Vancouver housing market booming as B.C. reaps gain of Alberta residents
The home price index (HPI) in Greater Vancouver for single-family detached homes hit a record $1,010,000 in January, jumping 8.4 per cent from the same month in 2014. The benchmark HPI, which strips out the most expensive properties, reached a new high of $641,600 last month for detached homes, condos and townhouses sold on the multiple listing service, up 5.5 per cent over the past year.
There were 1,913 existing properties that traded hands last month, up 8.7 per cent from January, 2014, and 14.9 per cent above the 10-year average for January sales volume, the Real Estate Board of Greater Vancouver said Tuesday.
More B.C. residents moved to Alberta than the other way around from 2011 to 2013, but the trend began reversing in the third quarter of last year as the B.C. economy stayed steady.
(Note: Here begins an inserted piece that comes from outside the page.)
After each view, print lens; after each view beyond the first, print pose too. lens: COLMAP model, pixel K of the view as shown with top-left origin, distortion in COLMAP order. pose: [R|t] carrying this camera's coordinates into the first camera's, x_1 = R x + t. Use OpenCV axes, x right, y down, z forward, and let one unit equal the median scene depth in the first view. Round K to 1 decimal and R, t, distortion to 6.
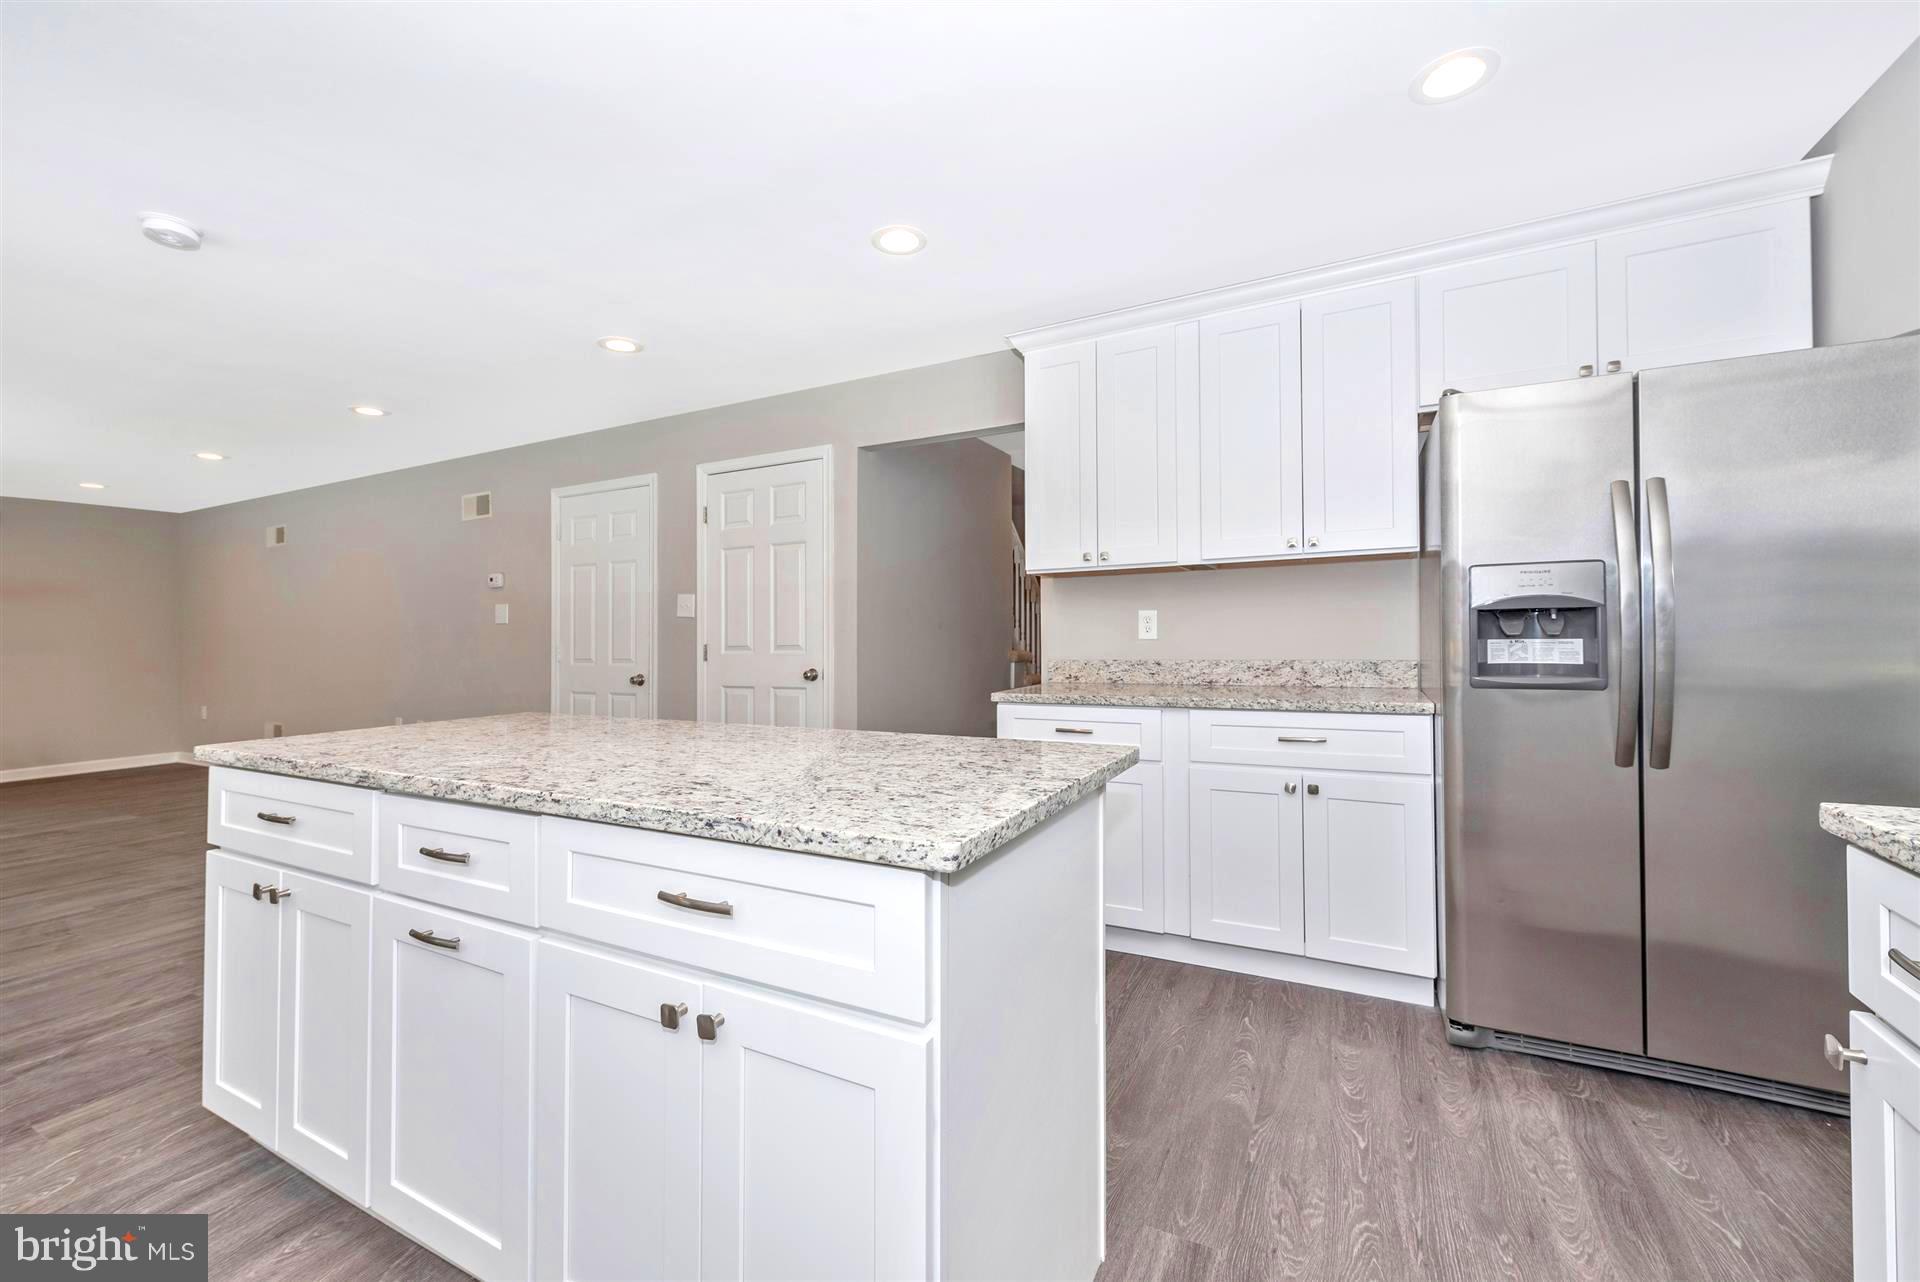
lens RADIAL K [[763.9, 0, 959.2], [0, 763.9, 633.8], [0, 0, 1]] dist [0.009779, -0.000829]
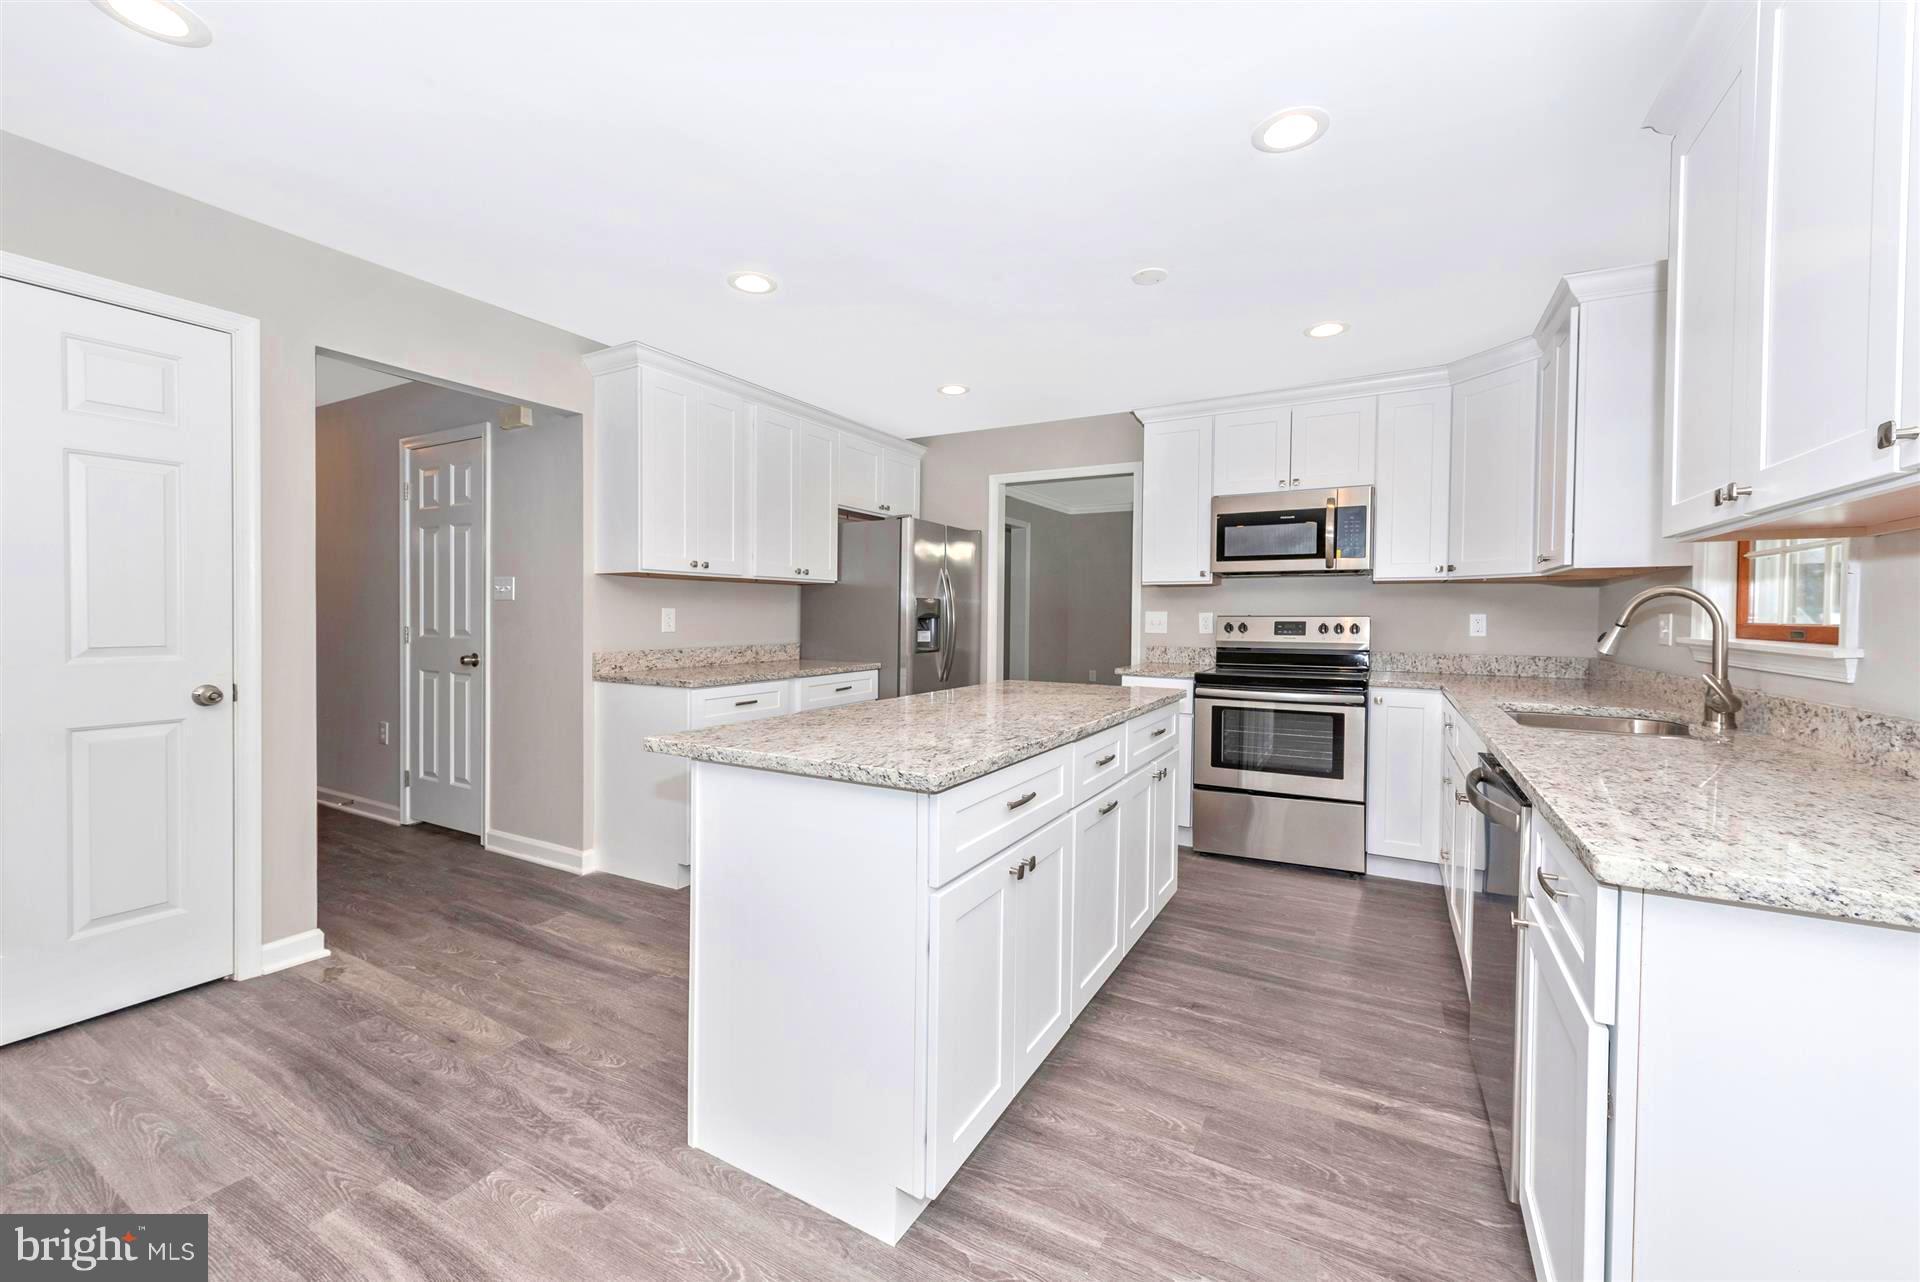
lens RADIAL K [[763.9, 0, 959.2], [0, 763.9, 633.8], [0, 0, 1]] dist [0.009779, -0.000829]
pose [[0.032938, -0.010558, 0.999402, -1.010246], [-0.007258, 0.999915, 0.010803, -0.006526], [-0.999431, -0.007609, 0.032859, 0.531676]]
Lower oil prices began hurting Alberta in the second half of 2014.
While international migration to B.C. has been strong since the 1990s, the province saw net losses of residents to other parts of Canada in 2012 and 2013, according to BC Stats.
In the third quarter of 2014, B.C. reaped a net gain of 640 residents from Alberta.
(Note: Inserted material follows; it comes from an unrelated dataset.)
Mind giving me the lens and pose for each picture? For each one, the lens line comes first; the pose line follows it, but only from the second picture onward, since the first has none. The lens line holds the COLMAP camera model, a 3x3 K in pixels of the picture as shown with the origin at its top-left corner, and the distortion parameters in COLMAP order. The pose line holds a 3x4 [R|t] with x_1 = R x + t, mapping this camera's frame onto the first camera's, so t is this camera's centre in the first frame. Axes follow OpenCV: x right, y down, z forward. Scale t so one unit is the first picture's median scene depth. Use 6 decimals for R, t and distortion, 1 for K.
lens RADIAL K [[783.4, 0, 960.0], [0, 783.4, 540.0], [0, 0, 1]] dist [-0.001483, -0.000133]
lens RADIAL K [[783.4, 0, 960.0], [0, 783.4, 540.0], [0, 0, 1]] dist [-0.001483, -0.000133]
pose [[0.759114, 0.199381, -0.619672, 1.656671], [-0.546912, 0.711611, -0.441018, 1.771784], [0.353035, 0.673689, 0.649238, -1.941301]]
Most people who move to B.C. end up settling in Greater Vancouver and the Fraser Valley. Many proponents of liquefied natural gas exports have opened offices in downtown Vancouver, and if even one or two major LNG projects launch, northwest B.C. will also be attracting a good portion of workers from Alberta’s oil patch.
Jock Finlayson, executive vice-president of the Business Council of British Columbia, predicts that a continued influx of immigrants from overseas and low interest rates will be key drivers behind the Vancouver area’s housing market this year, with interprovincial migration providing an extra boost to population growth.
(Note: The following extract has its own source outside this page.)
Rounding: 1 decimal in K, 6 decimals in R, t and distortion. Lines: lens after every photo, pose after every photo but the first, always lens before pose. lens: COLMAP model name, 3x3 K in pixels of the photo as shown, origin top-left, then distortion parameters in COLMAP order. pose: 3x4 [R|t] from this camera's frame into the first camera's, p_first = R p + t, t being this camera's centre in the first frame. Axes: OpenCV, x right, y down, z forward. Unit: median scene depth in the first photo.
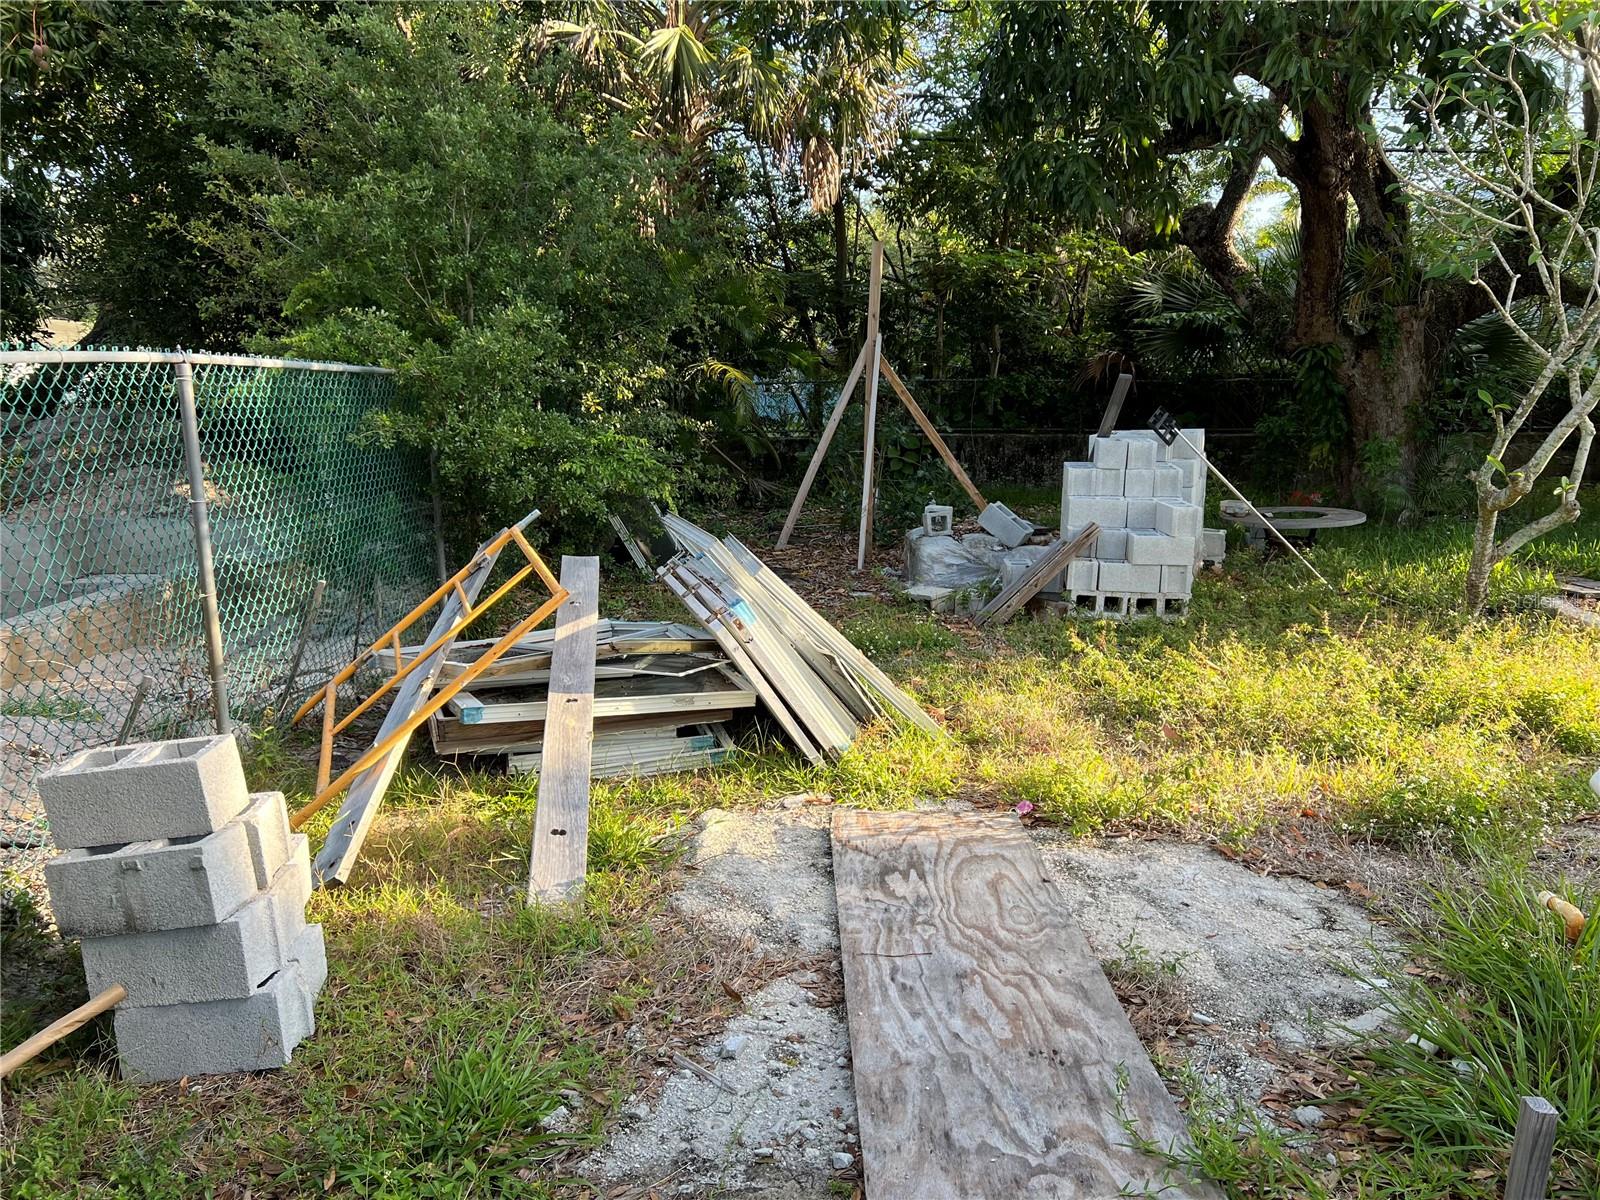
lens RADIAL K [[1196.4, 0, 784.0], [0, 1196.4, 632.7], [0, 0, 1]] dist [0.053686, -0.061109]
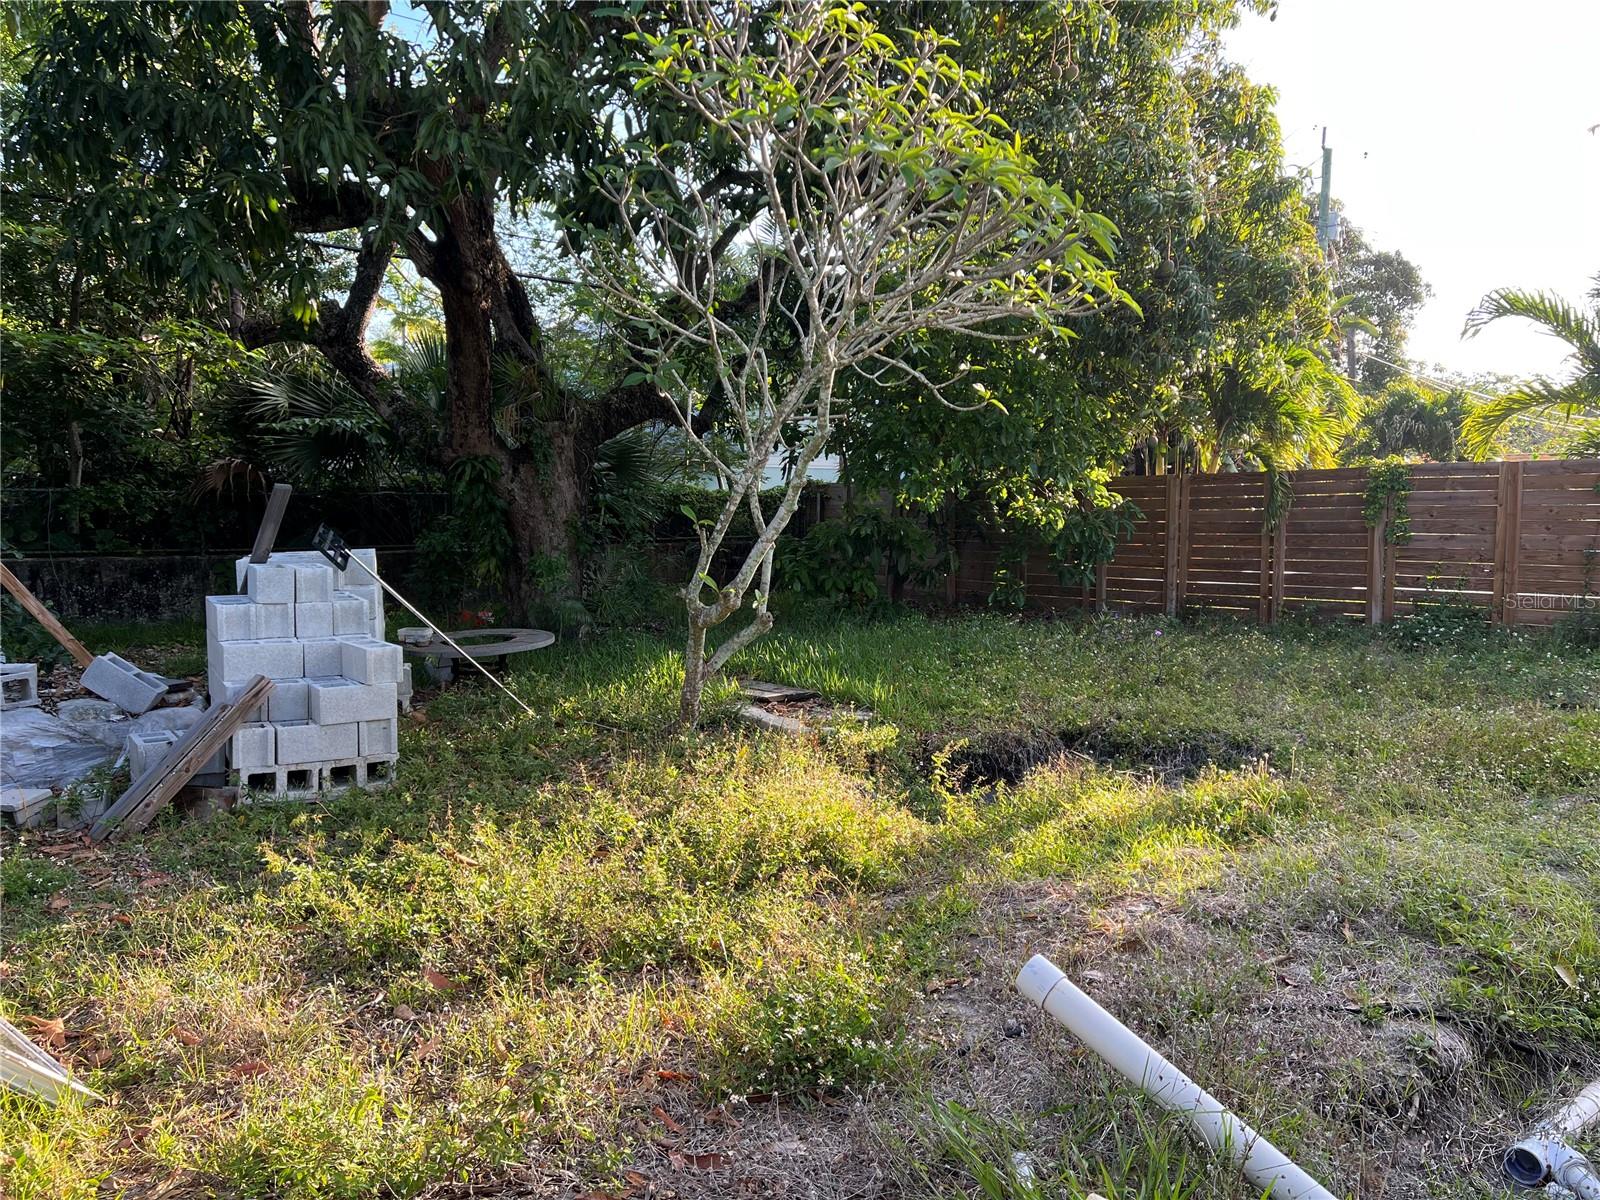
lens RADIAL K [[1196.4, 0, 802.6], [0, 1196.4, 607.0], [0, 0, 1]] dist [0.053686, -0.061109]
pose [[0.755517, -0.058447, 0.652517, 0.019498], [0.131646, 0.989240, -0.063819, -0.036429], [-0.641766, 0.134117, 0.755082, 0.179279]]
The lower loonie could also make Vancouver more attractive for buyers from countries such as China and the United States.
British Columbia posted a net gain of more than 37,000 people from other countries and nearly 7,500 residents from other provinces in the first nine months of 2014, according to preliminary data. The number of newcomers to B.C. in those first nine months has already exceeded original forecasts for the full 12 months of 2014.
Mr. Finlayson said that given the robust housing demand, the market will stay healthy this year in Metro Vancouver, especially for detached properties, but the question is: How high will prices go? “We’re pushing at the outer limits of conceivable pricing,” he said.
Detached homes on Vancouver’s west side hit a record HPI of $2,351,300 in January, up 9.6 per cent year-over-year, while the detached price on the city’s east side swelled 12.2 per cent to a new high of $974,500.
Hani Lammam, executive vice-president at Cressey Development Group, said housing affordability needs to be viewed in the context of a much wider area than Vancouver’s west side.
Many newcomers to Vancouver experience sticker shock, so they should broaden their search beyond detached homes and instead consider condos and townhouses in the city and the suburbs, he said.
“The affordability issue is front and centre,” Mr. Lammam said. “People tend to think of the west side of Vancouver, but when you look at the region as a whole, there are alternatives.” For instance, the HPI for a condo in Coquitlam reached $264,900 last month, up 2.5 per cent from January, 2014.
In the Fraser Valley, which includes the sprawling and less expensive Vancouver suburb of Surrey, there were 853 residential sales in January on the multiple listing service, up 10.5 per cent from 772 properties sold in the same month last year.
January’s HPI for Fraser Valley detached homes climbed to $571,700, up 3.5 per cent year-over-year.
The real-estate industry argues that the HPI provides a better barometer of the housing market. Adding in the high-end sales, the average price for detached properties sold was $659,522 in the Fraser Valley and $1,303,256 in Greater Vancouver.